As to Josephine, Ford's thoughts dwelt with her oftener than they did with Mrs. Kate. The thought of her roused a certain resentment which bordered closely upon dislike. Still, she piqued his interest; for a week she was invisible to him, yet her presence in the house created a tangible atmosphere which he felt but could not explain. His first sight of her—beyond a fleeting glimpse once or twice through the window—had been that day when he had helped Mason carry her and her big chair into the dining-room. The brief contact had left with him a vision of the delicate parting in her soft, brown hair, and of long, thick lashes which curled daintily up from the shadow they made on her cheeks. He did not remember ever having seen a woman with such eyelashes. They impelled him to glance at her oftener than he would otherwise have done, and to wonder, now and then, if they did not make her eyes seem darker than they really were. He thought it strange that he had not noticed her lashes that day when he carried her from the house and back again—until he remembered that at first his haste had been extreme, and that when he took her from the bunk-house she had stared at him so that he would not look at her.

He did not know that Ches Mason was observant of his rather frequent glances at her during the meal, and he would have resented Mason's diagnosis of that particular symptom of interest. Ford would, if put to the question, have maintained quite sincerely that he was perfectly indifferent to Josephine, but that she did have remarkable eyelashes, and a man couldn't help looking at them.

After all, Ford's interest was centered chiefly upon his work. They were going to start the wagons out again to gather the calves for weaning, and he was absorbed in the endless details which fall upon the shoulders of the foreman. Even the fascination of a woman's beauty did not follow him much beyond the bridge.

Mason, hurrying from the feminine atmosphere at the house, found him seriously discussing with Buddy the diet and general care of Rambler, who had been moved into a roomy box stall for shelter. Buddy was to have the privilege of filling the manger with hay every morning after breakfast, and every evening just before supper. Upon Buddy also devolved the duty of keeping his drinking tub filled with clean water; and Buddy was making himself as tall as possible during the conference, and was crossing his heart solemnly while he promised, wide-eyed, to keep away from Rambler's heels.

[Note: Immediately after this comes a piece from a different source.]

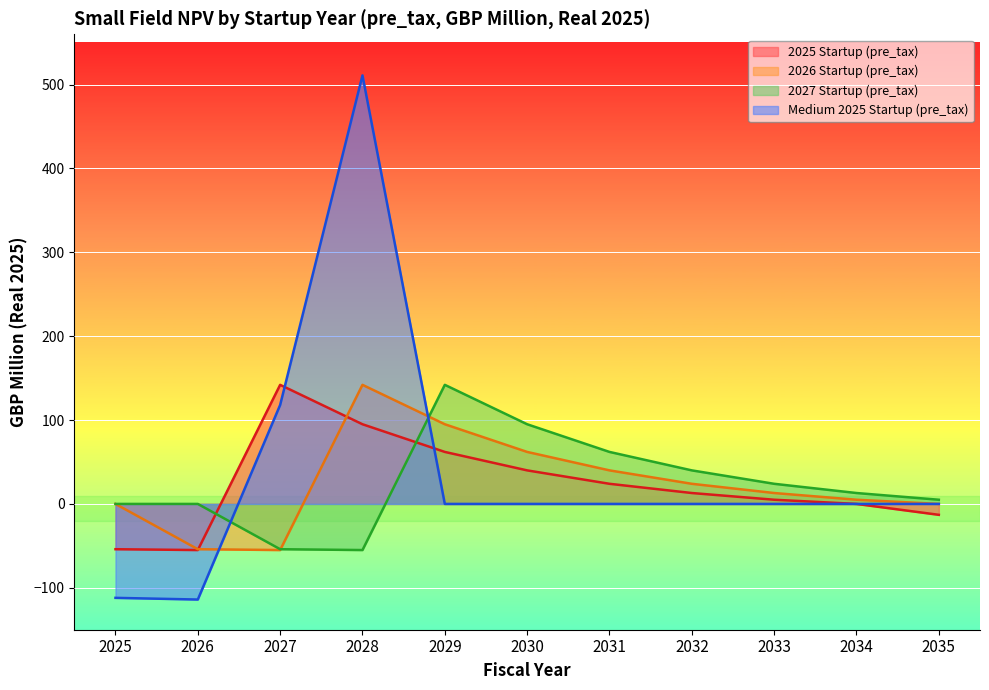

In 2025 Startup (pre_tax), how many points are higher than both neighbors (excluding endpoints)?

1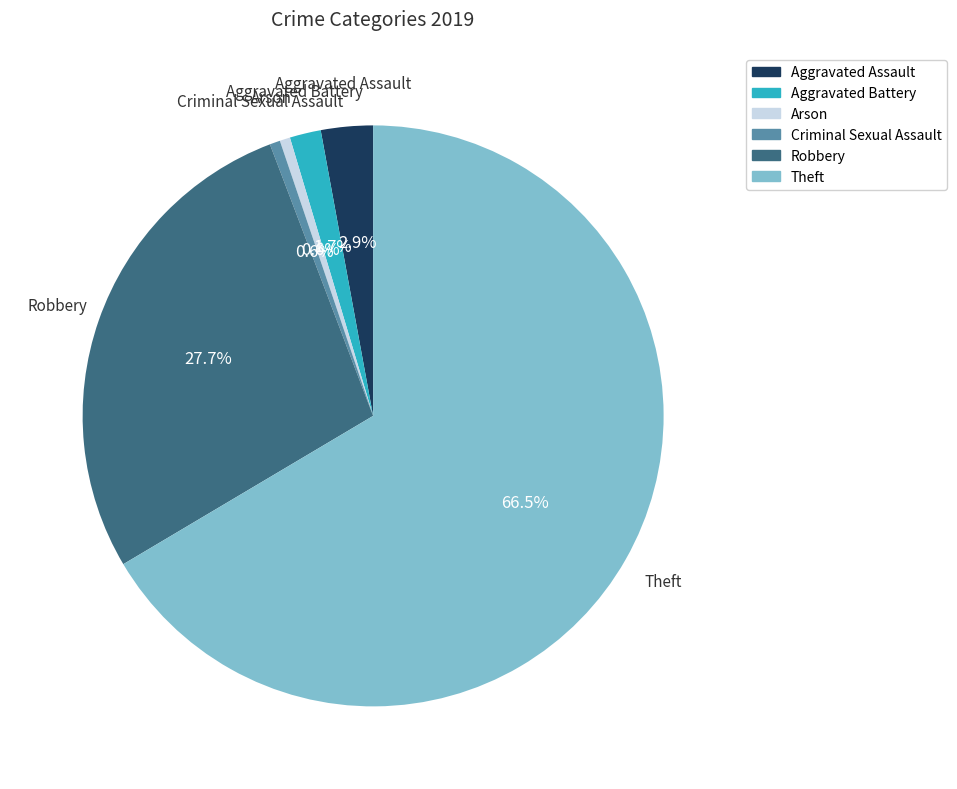

What is the largest slice in the pie chart?

Theft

"I never knew him to kick, or offer to; but you stay out of the stall, anyway. You can fill his tub through that hole in the wall. And you let Walt rub him down good every day—you see that he does it, Bud! And when he gets well, I'll let you ride him, maybe. Anyway, I leave him in your care, old-timer. And it's a privilege I wouldn't give every man. I think a heap of this horse." He turned at the sound of footsteps, and lowered an eyelid slowly for Mason's benefit. "Bud's going to have charge of Rambler while we're gone," he explained seriously. "I want to be sure he's in good hands."

The two men watched Buddy's departure for the house, and grinned over the manifest struggle between his haste to tell his mother and Jo, and his sense of importance over the trust.